Wybuch gazu w Bełku. 16-letni chłopiec, został przetransportowany śmigłowcem do szpitala
Wczoraj w Bełku miało miejsce tragiczne zdarzenie. W domu jednorodzinnym doszło do wybuchu gazu. W budynku przebywał 16-latek, który doznał licznych oparzeń. Śmigłowiec LPR zabrał go do szpitala. Służby pracowały na miejscu przez kilka godzin.
foto: policja
Do zdarzenia doszło wczoraj około 12:40. Dyżurny skierował patrole na ulicę Główną w Bełku, gdzie najprawdopodobniej doszło do wybuchu gazu. Na miejsce pojechały również załogi straży pożarnej i pogotowia ratunkowego.
Okazało się, że w zdarzeniu ucierpiał 16-letni chłopiec, który doznał licznych oparzeń. Został przetransportowany śmigłowcem do szpitala.
Budynek, w którym przebywał, został mocno uszkodzony. Policjanci zabezpieczali miejsce zdarzenia, jak również kierowali pojazdy na wyznaczone objazdy.

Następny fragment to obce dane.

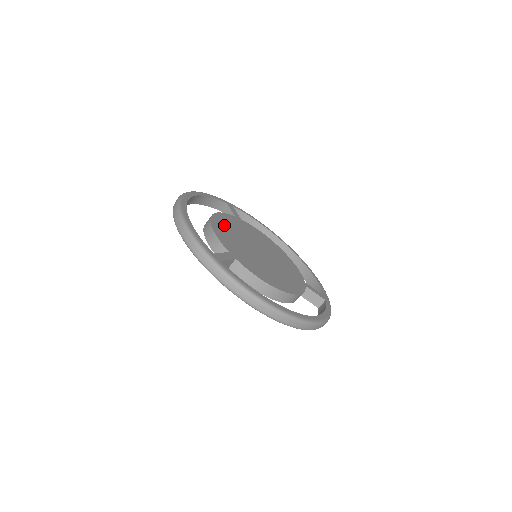
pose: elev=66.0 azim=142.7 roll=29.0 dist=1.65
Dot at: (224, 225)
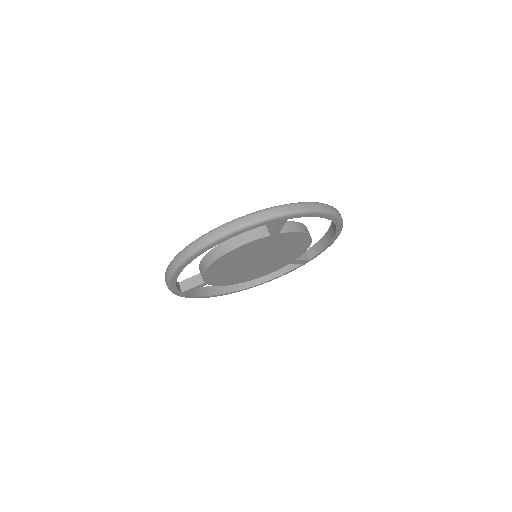
Dot at: occluded
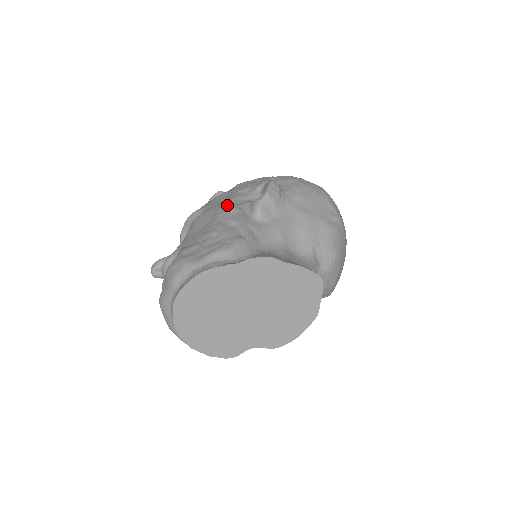
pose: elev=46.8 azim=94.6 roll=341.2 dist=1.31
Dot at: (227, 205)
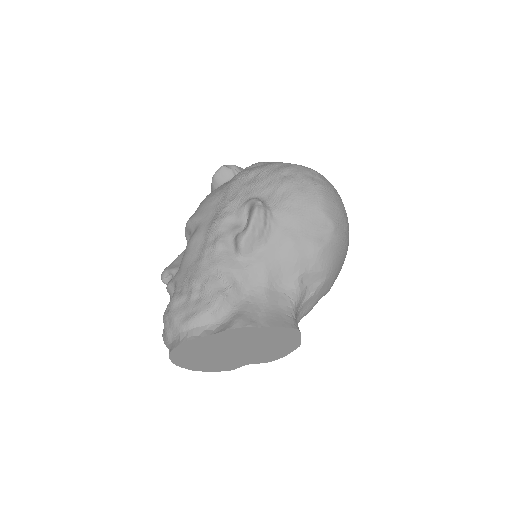
Dot at: (214, 234)
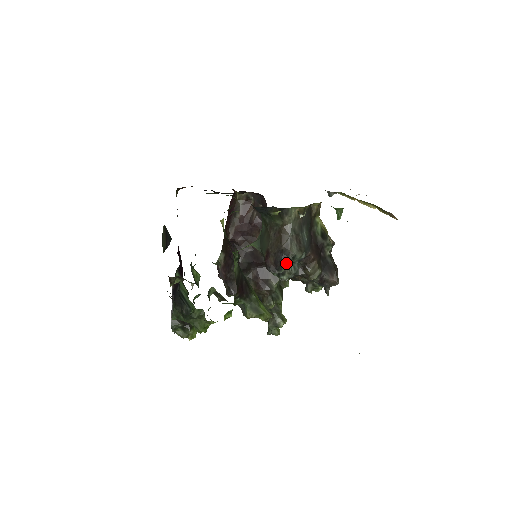
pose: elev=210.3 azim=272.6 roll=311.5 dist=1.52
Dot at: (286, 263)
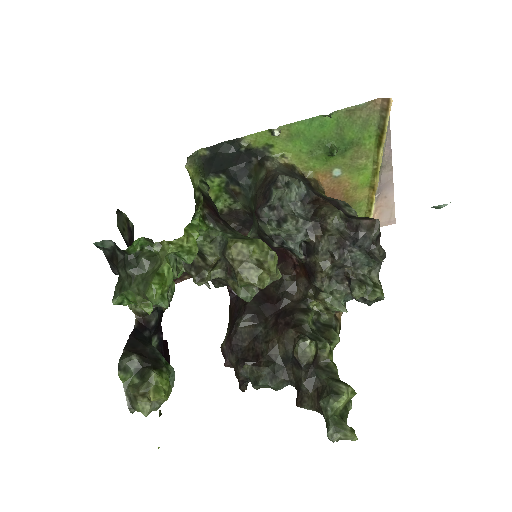
Dot at: (277, 186)
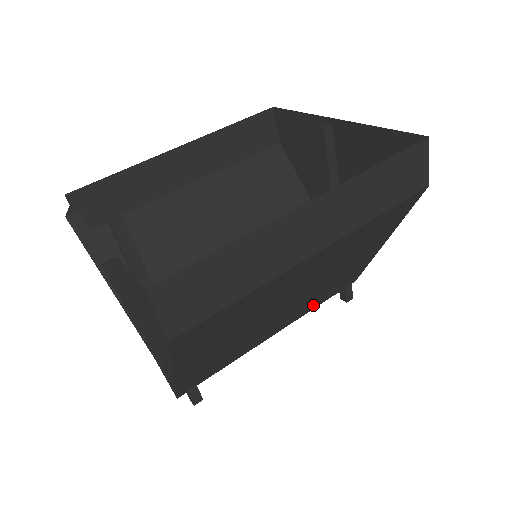
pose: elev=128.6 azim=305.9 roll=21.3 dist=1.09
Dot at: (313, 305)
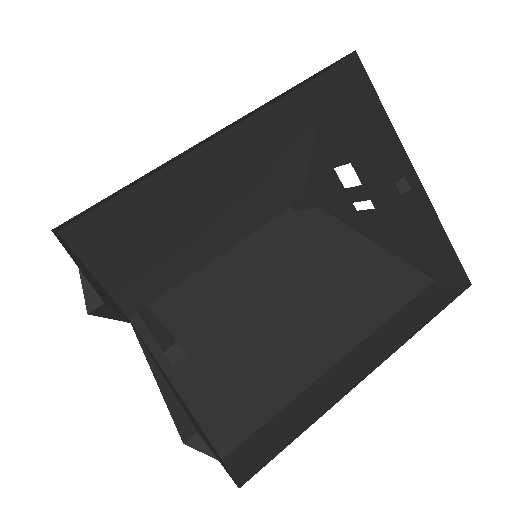
Dot at: (266, 237)
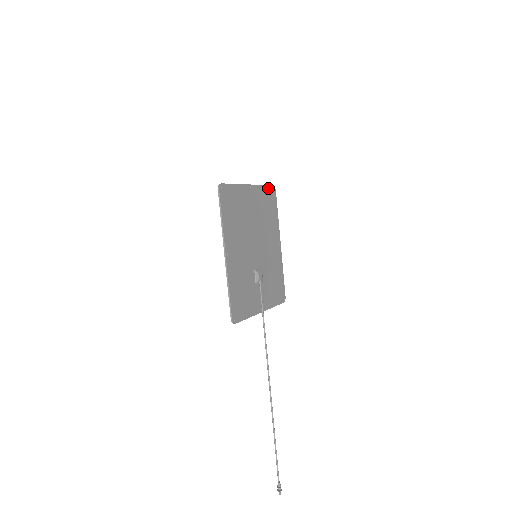
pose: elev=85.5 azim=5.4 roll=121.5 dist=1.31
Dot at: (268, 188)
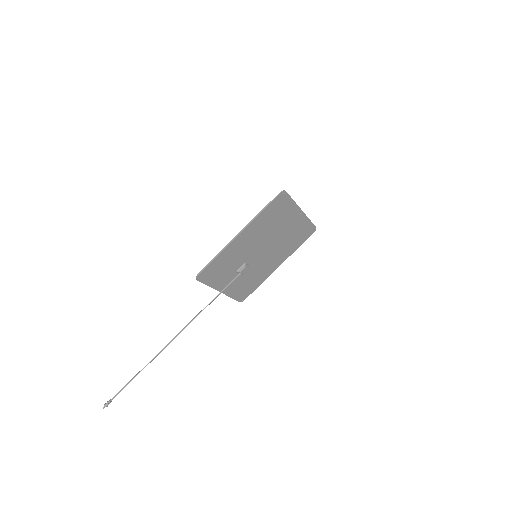
Dot at: (311, 225)
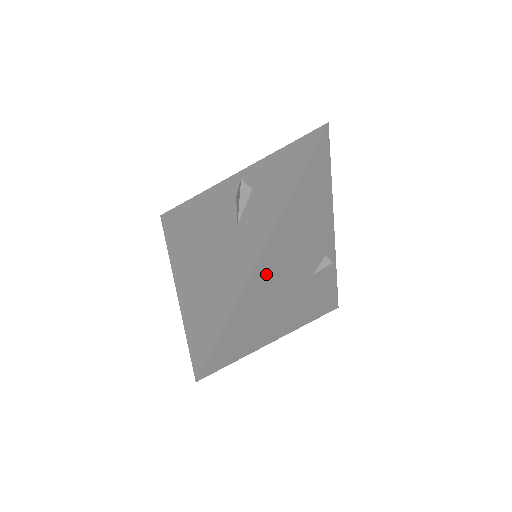
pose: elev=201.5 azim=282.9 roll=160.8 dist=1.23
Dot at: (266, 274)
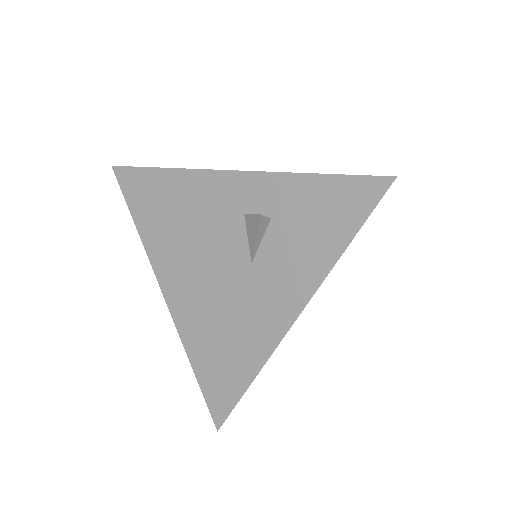
Dot at: occluded
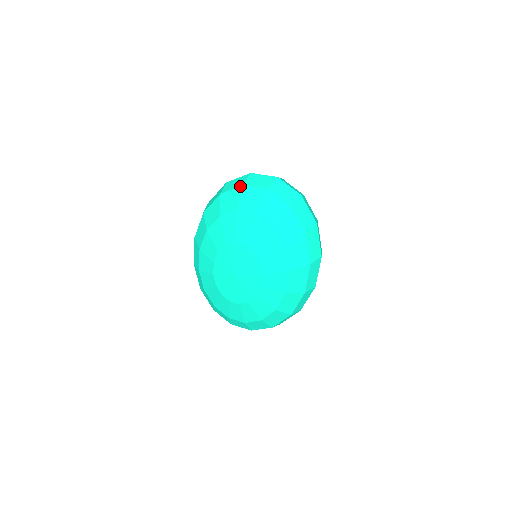
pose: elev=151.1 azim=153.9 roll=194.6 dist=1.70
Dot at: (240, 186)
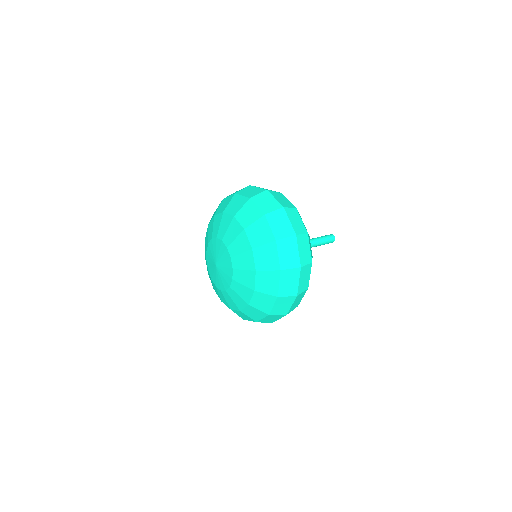
Dot at: (263, 212)
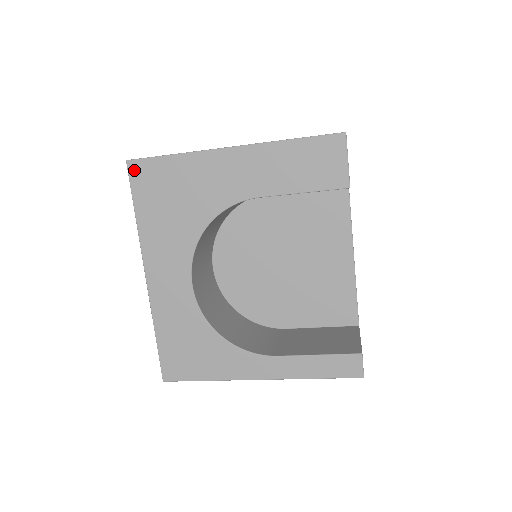
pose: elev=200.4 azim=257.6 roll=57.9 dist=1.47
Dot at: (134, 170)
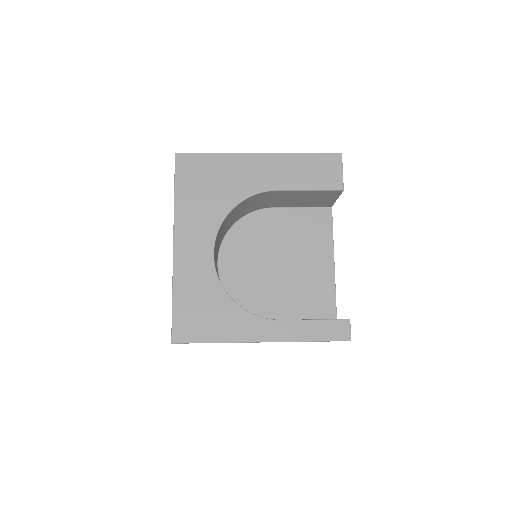
Dot at: (180, 161)
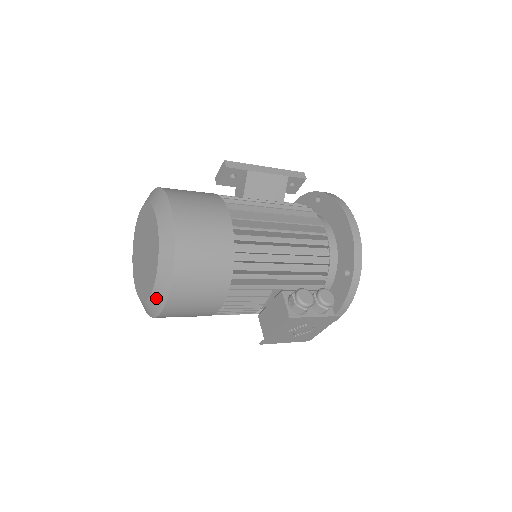
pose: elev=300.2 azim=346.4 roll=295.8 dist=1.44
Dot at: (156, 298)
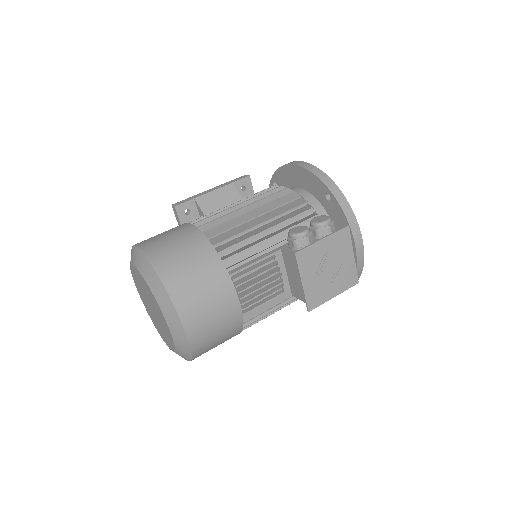
Dot at: (172, 323)
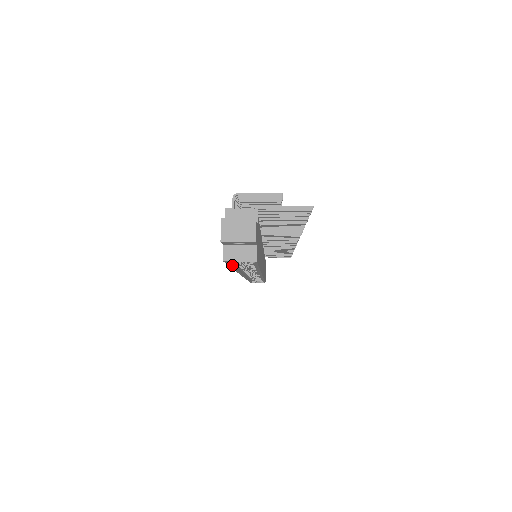
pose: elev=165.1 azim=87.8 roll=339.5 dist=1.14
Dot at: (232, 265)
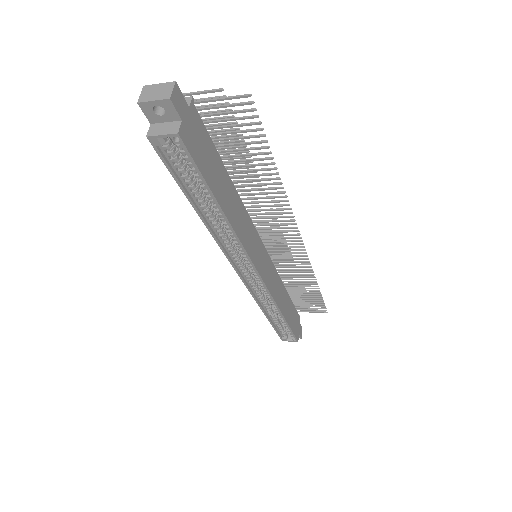
Dot at: (178, 179)
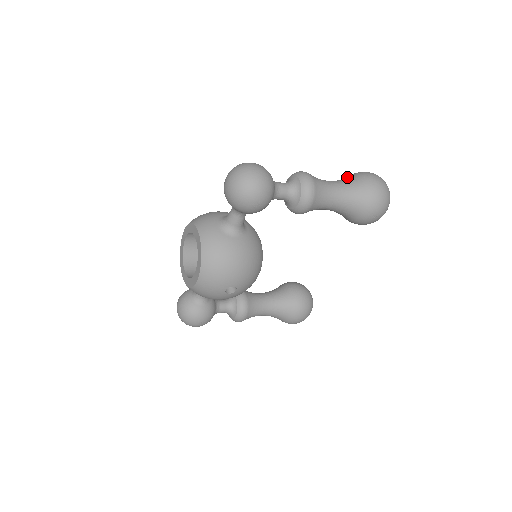
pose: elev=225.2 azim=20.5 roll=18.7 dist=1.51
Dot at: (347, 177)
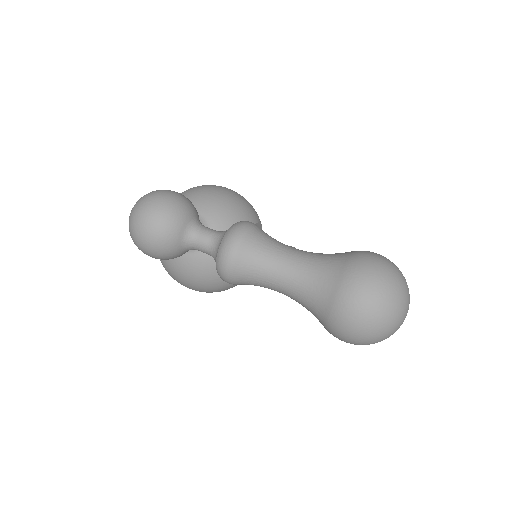
Dot at: (333, 260)
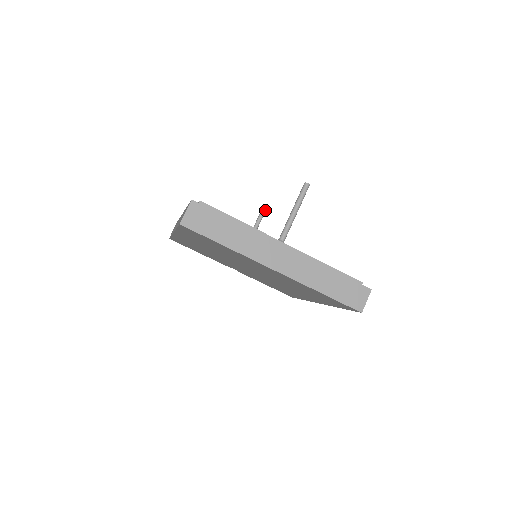
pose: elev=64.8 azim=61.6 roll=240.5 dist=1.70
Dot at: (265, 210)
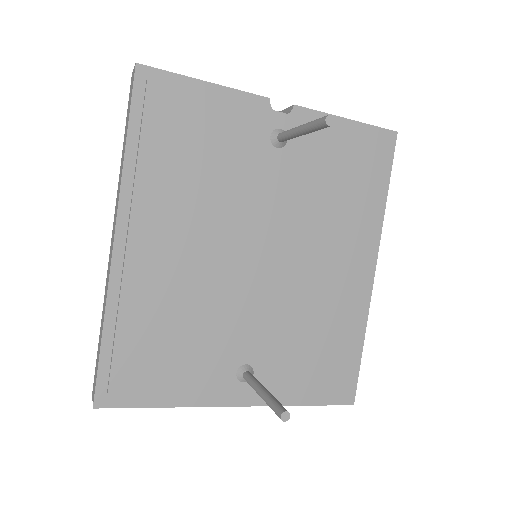
Dot at: (325, 127)
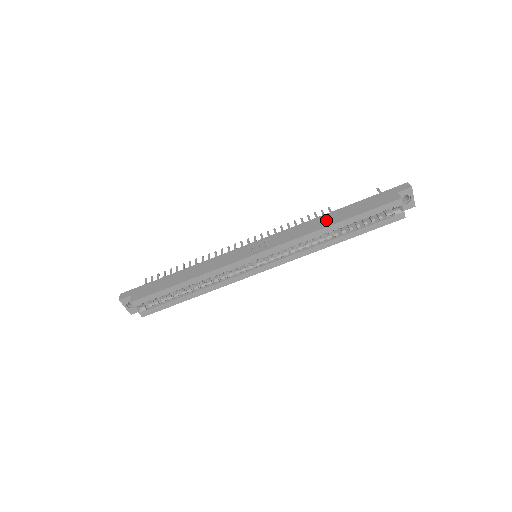
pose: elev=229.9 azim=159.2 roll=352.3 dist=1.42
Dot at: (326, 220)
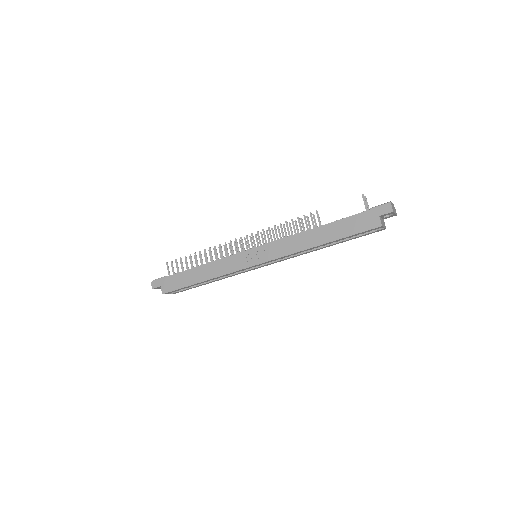
Dot at: (314, 238)
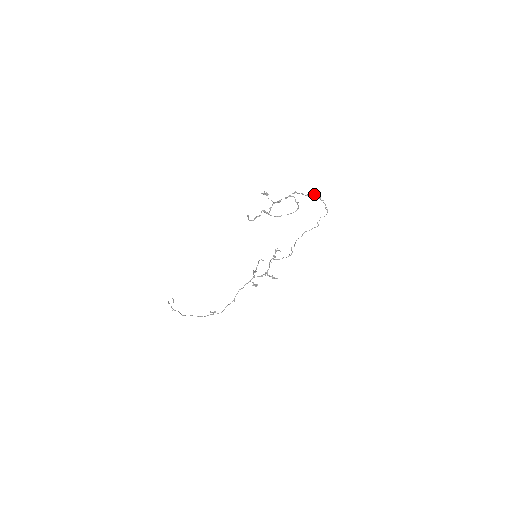
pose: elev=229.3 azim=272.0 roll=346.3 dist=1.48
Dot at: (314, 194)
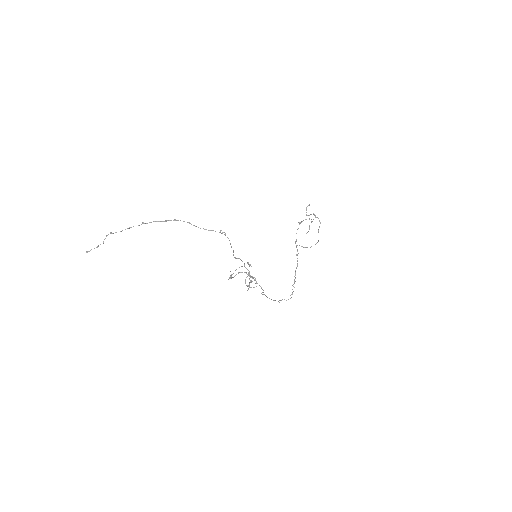
Dot at: occluded
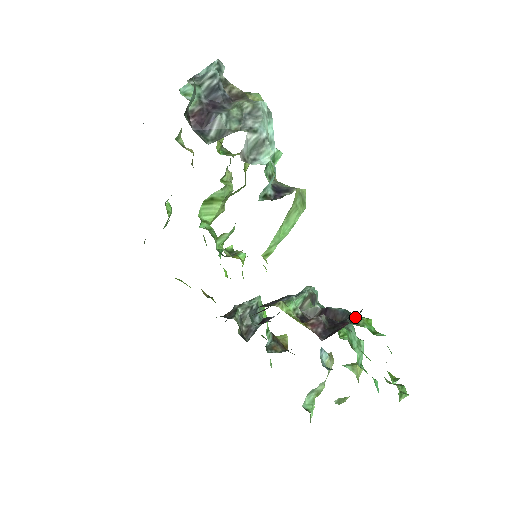
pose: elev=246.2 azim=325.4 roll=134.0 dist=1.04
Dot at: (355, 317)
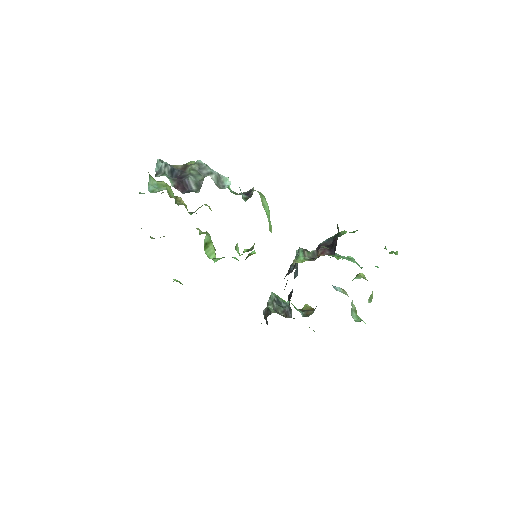
Dot at: (336, 235)
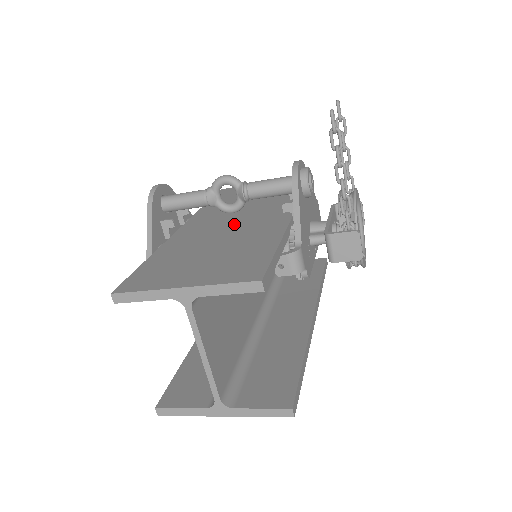
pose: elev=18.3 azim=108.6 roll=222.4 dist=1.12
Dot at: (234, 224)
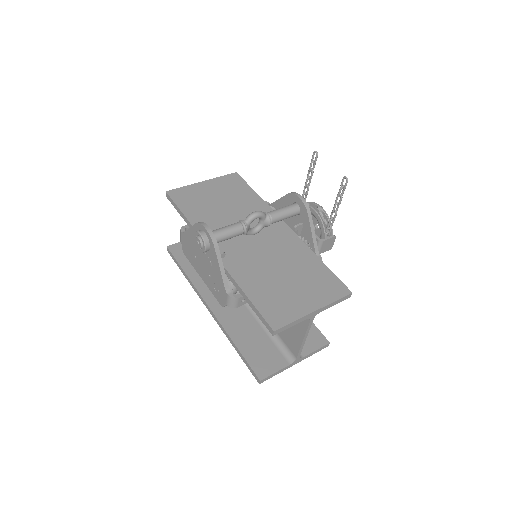
Dot at: (259, 243)
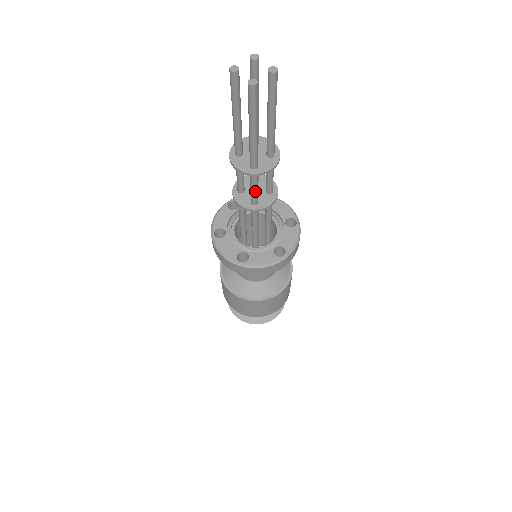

Oprócz służb, czynności wykonywał biegły z zakresu pożarnictwa. Ze wstępnych ustaleń wynika, że w budynku mogło dojść do wybuchu gazu, który wydobywał się z instalacji zasilanej butlą. Śledczy wyjaśniają dokładne przyczyny i okoliczności tego tragicznego zdarzenia.